Nuestro cerebro está preparado para procesar traumas, incluso traumas severos.
Sólo el 20% de las personas que sufren traumas desarrollan un trastorno por estrés postraumático, caracterizado por la presencia de hiperactivación, revisualización y por la evitación de determinados estímulos que pueden estar relacionados directa o simbólicamente con la experiencia traumática. Para un acercamiento profano al tema pueden volver a ver el film de Alfred Hitchcock Marnie, la ladrona (1964).
Las experiencias traumáticas más que recordar se suelen revivir. Nuestro procesamiento prefrontal, el mismo que nos hace animales sofisticados, se bloquea ante un trauma y éste se procesa a un nivel más primitivo, incluso a nivel somático o corporal. A veces codificamos más los aspectos sensoriales que los datos o el significado de una experiencia.

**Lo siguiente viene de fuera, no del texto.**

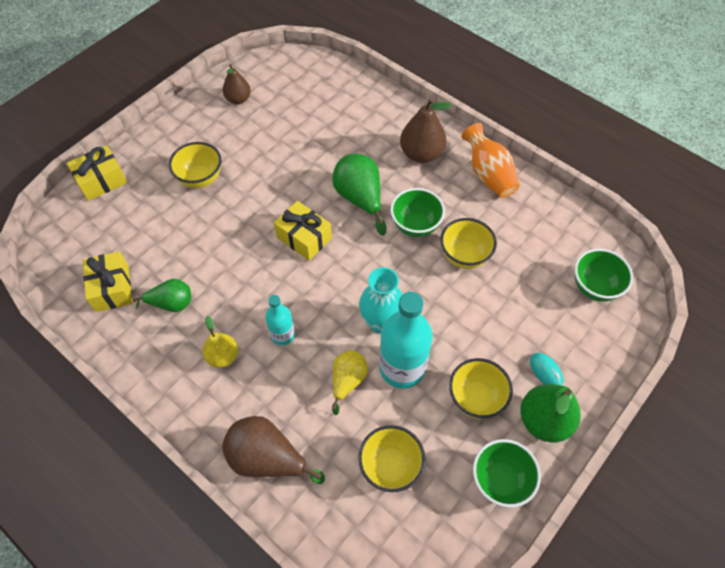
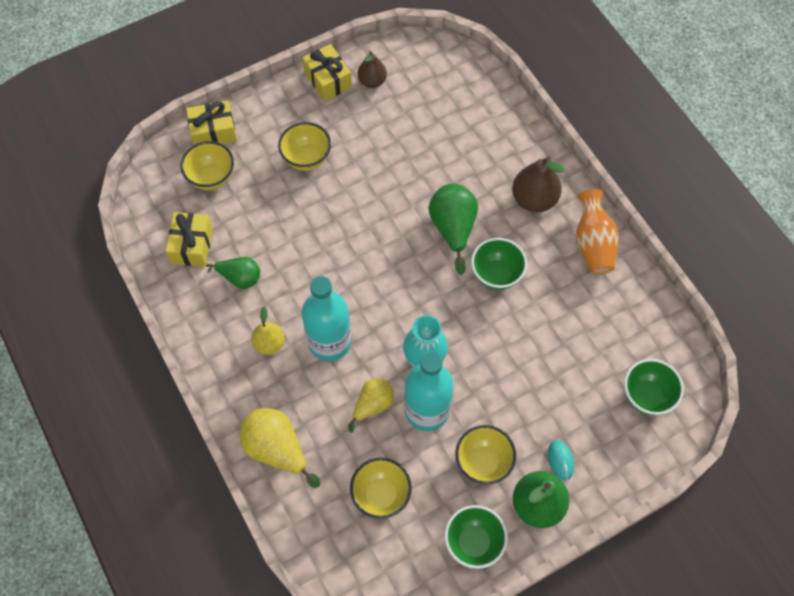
camera: 20 degrees right, 5 degrees up
brown pear [222,416,325,484] -> yellow pear [239,408,320,488]
turquoise bottle [265,295,295,345] -> turquoise bottle [302,276,352,361], size x1.84
yellow gift [274,201,332,261] -> yellow gift moved to [303,44,352,101]
yellow bowl [440,218,497,269] -> yellow bowl moved to [181,141,234,190]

Los cognitivistas piensan que lo esencial es el pensamiento y afirman que las personas, continuamente, hacemos una distorsión cognitiva positiva. Necesitamos pensar que somos buenos hijos, buenos padres, etc.
Lo primero que cabría trabajar sobre esa experiencia traumática es el detalle. Conviene favorecer la descripción de imágenes y otras modalidades sensoriales de la experiencia. Más tarde, es crucial promover una auténtica conexión con las emociones y aún más tarde con el sentido y el significado de esa experiencia.
El campo de la ingeniería de materiales ya llamaba resiliencia a la capacidad de un cuerpo para volver al estado previo a sufrir un trauma cuando la psicología positiva empezó a utilizar este término para describir esa capacidad en el ser humano. Y el ser humano tiende, lamentablemente, a pensar que posee esa capacidad en menor grado que en el que la posee realmente.